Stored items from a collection
################

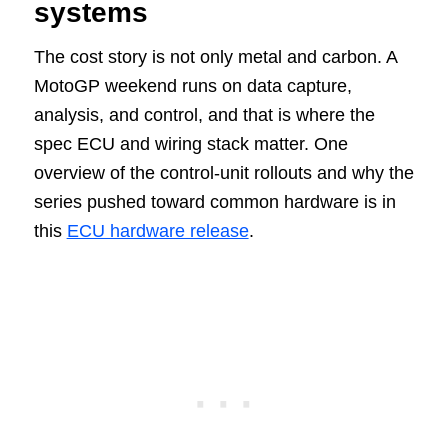
systems
The cost story is not only metal and carbon. A
MotoGP weekend runs on data capture,
analysis, and control, and that is where the
spec ECU and wiring stack matter. One
overview of the control-unit rollouts and why the
series pushed toward common hardware is in
this
ECU hardware release
.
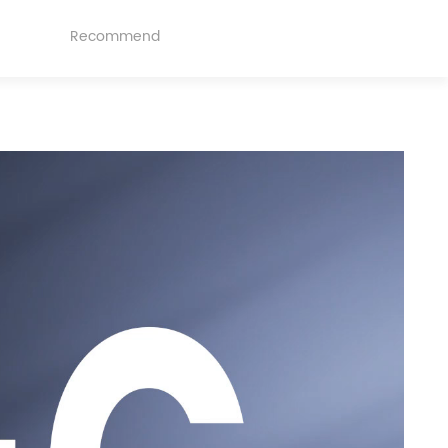
Recommend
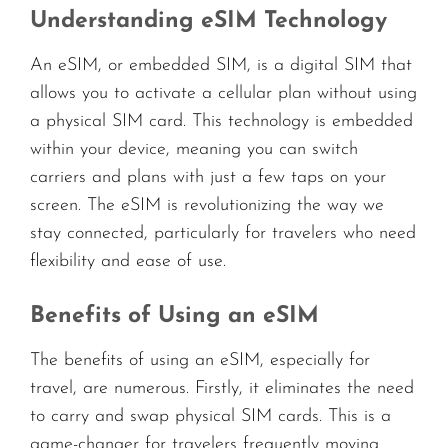
Understanding eSIM Technology
An eSIM, or embedded SIM, is a digital SIM that
allows you to activate a cellular plan without using
a physical SIM card. This technology is embedded
within your device, meaning you can switch
carriers and plans with just a few taps on your
screen. The eSIM is revolutionizing the way we
stay connected, particularly for travelers who need
flexibility and ease of use.
Benefits of Using an eSIM
The benefits of using an eSIM, especially for
travel, are numerous. Firstly, it eliminates the need
to carry and swap physical SIM cards. This is a
game-changer for travelers frequently moving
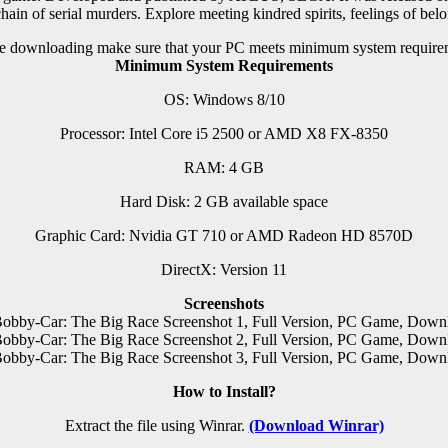
hain of serial murders. Explore meeting kindred spirits, feelings of bel
e downloading make sure that your PC meets minimum system require
Minimum System Requirements
OS: Windows 8/10
Processor: Intel Core i5 2500 or AMD X8 FX-8350
RAM: 4 GB
Hard Disk: 2 GB available space
Graphic Card: Nvidia GT 710 or AMD Radeon HD 8570D
DirectX: Version 11
Screenshots
How to Install?
Extract the file using Winrar.
(Download Winrar)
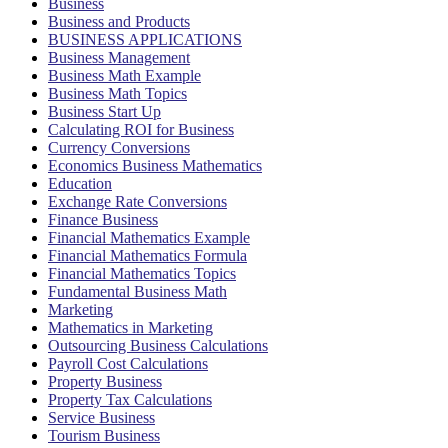
Business
Business and Products
BUSINESS APPLICATIONS
Business Management
Business Math Example
Business Math Topics
Business Start Up
Calculating ROI for Business
Currency Conversions
Economics Business Mathematics
Education
Exchange Rate Conversions
Finance Business
Financial Mathematics Example
Financial Mathematics Formula
Financial Mathematics Topics
Fundamental Business Math
Marketing
Mathematics in Marketing
Outsourcing Business Calculations
Payroll Cost Calculations
Property Business
Property Tax Calculations
Service Business
Tourism Business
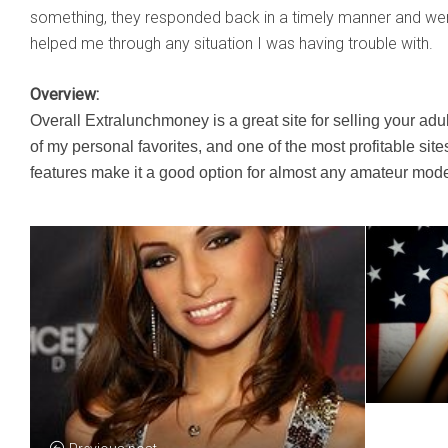
something, they responded back in a timely manner and we
helped me through any situation I was having trouble with.
Overview:
​Overall Extralunchmoney is a great site for selling your adu
of my personal favorites, and one of the most profitable site
features make it a good option for almost any amateur mode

################

# PROMPT
Give the data above again in full and unchanged, skipping the pictures.

# PROBLEM SOLUTION
systems
The cost story is not only metal and carbon. A
MotoGP weekend runs on data capture,
analysis, and control, and that is where the
spec ECU and wiring stack matter. One
overview of the control-unit rollouts and why the
series pushed toward common hardware is in
this
ECU hardware release
.
Recommend
Understanding eSIM Technology
An eSIM, or embedded SIM, is a digital SIM that
allows you to activate a cellular plan without using
a physical SIM card. This technology is embedded
within your device, meaning you can switch
carriers and plans with just a few taps on your
screen. The eSIM is revolutionizing the way we
stay connected, particularly for travelers who need
flexibility and ease of use.
Benefits of Using an eSIM
The benefits of using an eSIM, especially for
travel, are numerous. Firstly, it eliminates the need
to carry and swap physical SIM cards. This is a
game-changer for travelers frequently moving
hain of serial murders. Explore meeting kindred spirits, feelings of bel
e downloading make sure that your PC meets minimum system require
Minimum System Requirements
OS: Windows 8/10
Processor: Intel Core i5 2500 or AMD X8 FX-8350
RAM: 4 GB
Hard Disk: 2 GB available space
Graphic Card: Nvidia GT 710 or AMD Radeon HD 8570D
DirectX: Version 11
Screenshots
How to Install?
Extract the file using Winrar.
(Download Winrar)
Business
Business and Products
BUSINESS APPLICATIONS
Business Management
Business Math Example
Business Math Topics
Business Start Up
Calculating ROI for Business
Currency Conversions
Economics Business Mathematics
Education
Exchange Rate Conversions
Finance Business
Financial Mathematics Example
Financial Mathematics Formula
Financial Mathematics Topics
Fundamental Business Math
Marketing
Mathematics in Marketing
Outsourcing Business Calculations
Payroll Cost Calculations
Property Business
Property Tax Calculations
Service Business
Tourism Business
something, they responded back in a timely manner and we
helped me through any situation I was having trouble with.
Overview:
​Overall Extralunchmoney is a great site for selling your adu
of my personal favorites, and one of the most profitable site
features make it a good option for almost any amateur mode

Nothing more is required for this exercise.